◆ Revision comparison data
=====

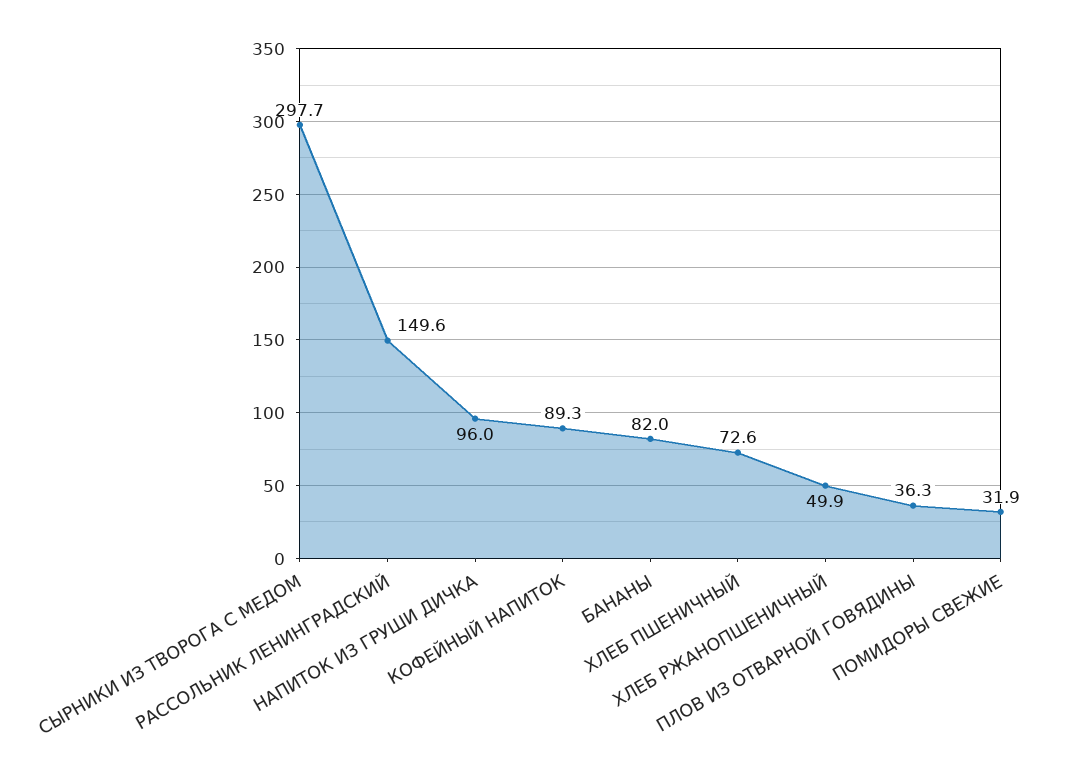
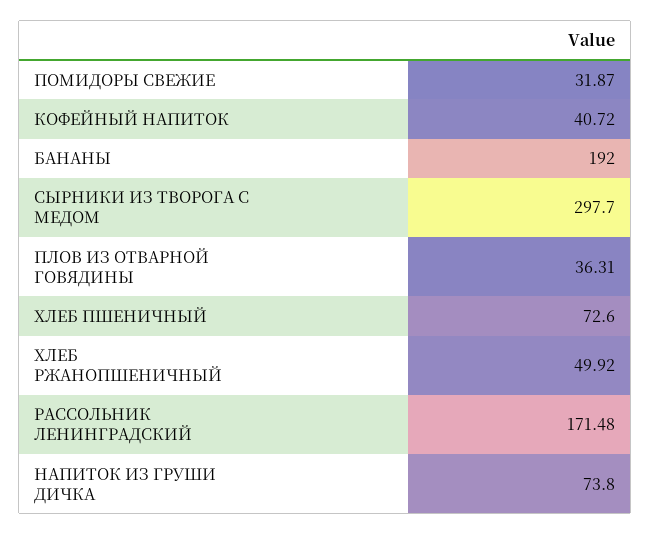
  {
    "СЫРНИКИ ИЗ ТВОРОГА С МЕДОМ": 297.7,
-   "РАССОЛЬНИК ЛЕНИНГРАДСКИЙ": 149.6,
+   "РАССОЛЬНИК ЛЕНИНГРАДСКИЙ": 171.48,
-   "НАПИТОК ИЗ ГРУШИ ДИЧКА": 96,
+   "НАПИТОК ИЗ ГРУШИ ДИЧКА": 73.8,
-   "КОФЕЙНЫЙ НАПИТОК": 89.3,
+   "КОФЕЙНЫЙ НАПИТОК": 40.72,
-   "БАНАНЫ": 82,
+   "БАНАНЫ": 192,
    "ХЛЕБ ПШЕНИЧНЫЙ": 72.6,
    "ХЛЕБ РЖАНОПШЕНИЧНЫЙ": 49.92,
    "ПЛОВ ИЗ ОТВАРНОЙ ГОВЯДИНЫ": 36.31,
    "ПОМИДОРЫ СВЕЖИЕ": 31.87
  }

=====

◆ What you need to do
Reproduce the data word for word, excluding its pictures.

◆ Response to this task
  {
    "СЫРНИКИ ИЗ ТВОРОГА С МЕДОМ": 297.7,
-   "РАССОЛЬНИК ЛЕНИНГРАДСКИЙ": 149.6,
+   "РАССОЛЬНИК ЛЕНИНГРАДСКИЙ": 171.48,
-   "НАПИТОК ИЗ ГРУШИ ДИЧКА": 96,
+   "НАПИТОК ИЗ ГРУШИ ДИЧКА": 73.8,
-   "КОФЕЙНЫЙ НАПИТОК": 89.3,
+   "КОФЕЙНЫЙ НАПИТОК": 40.72,
-   "БАНАНЫ": 82,
+   "БАНАНЫ": 192,
    "ХЛЕБ ПШЕНИЧНЫЙ": 72.6,
    "ХЛЕБ РЖАНОПШЕНИЧНЫЙ": 49.92,
    "ПЛОВ ИЗ ОТВАРНОЙ ГОВЯДИНЫ": 36.31,
    "ПОМИДОРЫ СВЕЖИЕ": 31.87
  }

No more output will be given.